◆ Passage ◆
--------------------------------
Higher and Tertiary Education, Science and Technology Development Minister Professor Jonathan Moyo’s personal assistant, Ms Chipo Mukabeta, has been arrested.
She was arrested by the Zimbabwe Anti-Corruption Commission (ZACC) and was still detained at Mabelreign Police Station last night.
Asked on what charges Ms Mukabeta was facing, the source said they were related to what Prof Moyo was facing in the courts.
The source could not release further information.
Efforts to get a comment from ZAAC spokesperson Ms Phyllis Chikundura were fruitless.
Ms Mukabeta’s arrest by ZACC comes barely a week after Prof Moyo lost his constitutional challenge against arrest and is set to appear before a magistrate to answer to charges of misallocating over $400 000 from the Zimbabwe Manpower Development Fund (Zimdef).
He argued that a police officer, Sergeant Munyaradzi Chacha, who was on secondment to ZACC, had no powers to arrest him by virtue of the secondment.
The Constitutional Court ruled that the minister deserved no preferential treatment and that he should, like anyone else, follow the normal criminal procedure of arrest and appear before a magistrate.
It was found that he had jumped the gun by approaching the Apex Court instead of challenging his arrest at the lower court.
--------------------------------
◆ Objective 1 ◆
Reproduce the article about the arrest word for word.

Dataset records
--------------------------------
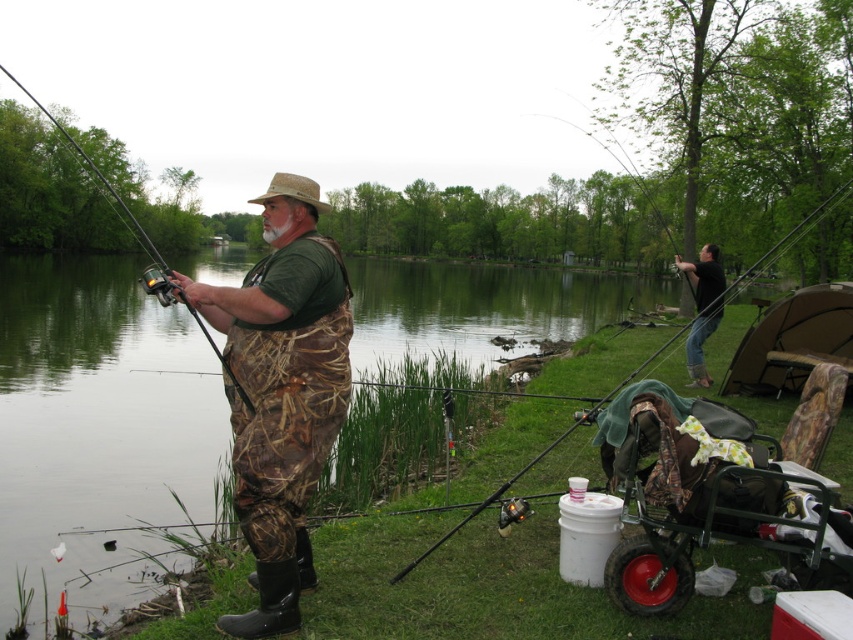
Is dark green shirt at right above matte black fishing pole at left?

Actually, dark green shirt at right is below matte black fishing pole at left.

Consider the image. Is dark green shirt at right bigger than matte black fishing pole at left?

No, dark green shirt at right is not bigger than matte black fishing pole at left.

Between point (701, 323) and point (144, 243), which one is positioned behind?

Point (144, 243)

This screenshot has width=853, height=640. Find the location of `dark green shirt at right`. dark green shirt at right is located at coordinates (701, 308).

You are a GUI agent. You are given a task and a screenshot of the screen. Output one action in this format:
    pyautogui.click(x=<x>, y=<y>)
    Task: Click on the camo fabric waders at center
    Image resolution: width=853 pixels, height=640 pixels.
    Given the screenshot: What is the action you would take?
    (281, 392)

I want to click on camo fabric waders at center, so 281,392.

This screenshot has height=640, width=853. What are the coordinates of `camo fabric waders at center` in the screenshot? It's located at (281, 392).

Who is lower down, camo fabric waders at center or matte black fishing pole at left?

camo fabric waders at center is below.

Who is shorter, camo fabric waders at center or matte black fishing pole at left?

camo fabric waders at center

Between point (271, 253) and point (3, 68), which one is positioned in front?

Positioned in front is point (271, 253).

Where is `camo fabric waders at center`? The image size is (853, 640). camo fabric waders at center is located at coordinates (281, 392).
--------------------------------
◆ Objective 2 ◆
Rewrite the listing from its first line through the line containing "I want to click", changing "fishing pole" to "fishing rod" and leaving everything else unchanged. Leave out the pictures.

◆ Result 1 ◆
Higher and Tertiary Education, Science and Technology Development Minister Professor Jonathan Moyo’s personal assistant, Ms Chipo Mukabeta, has been arrested.
She was arrested by the Zimbabwe Anti-Corruption Commission (ZACC) and was still detained at Mabelreign Police Station last night.
Asked on what charges Ms Mukabeta was facing, the source said they were related to what Prof Moyo was facing in the courts.
The source could not release further information.
Efforts to get a comment from ZAAC spokesperson Ms Phyllis Chikundura were fruitless.
Ms Mukabeta’s arrest by ZACC comes barely a week after Prof Moyo lost his constitutional challenge against arrest and is set to appear before a magistrate to answer to charges of misallocating over $400 000 from the Zimbabwe Manpower Development Fund (Zimdef).
He argued that a police officer, Sergeant Munyaradzi Chacha, who was on secondment to ZACC, had no powers to arrest him by virtue of the secondment.
The Constitutional Court ruled that the minister deserved no preferential treatment and that he should, like anyone else, follow the normal criminal procedure of arrest and appear before a magistrate.
It was found that he had jumped the gun by approaching the Apex Court instead of challenging his arrest at the lower court.

◆ Result 2 ◆
Is dark green shirt at right above matte black fishing rod at left?

Actually, dark green shirt at right is below matte black fishing rod at left.

Consider the image. Is dark green shirt at right bigger than matte black fishing rod at left?

No, dark green shirt at right is not bigger than matte black fishing rod at left.

Between point (701, 323) and point (144, 243), which one is positioned behind?

Point (144, 243)

This screenshot has width=853, height=640. Find the location of `dark green shirt at right`. dark green shirt at right is located at coordinates (701, 308).

You are a GUI agent. You are given a task and a screenshot of the screen. Output one action in this format:
    pyautogui.click(x=<x>, y=<y>)
    Task: Click on the camo fabric waders at center
    Image resolution: width=853 pixels, height=640 pixels.
    Given the screenshot: What is the action you would take?
    (281, 392)

I want to click on camo fabric waders at center, so 281,392.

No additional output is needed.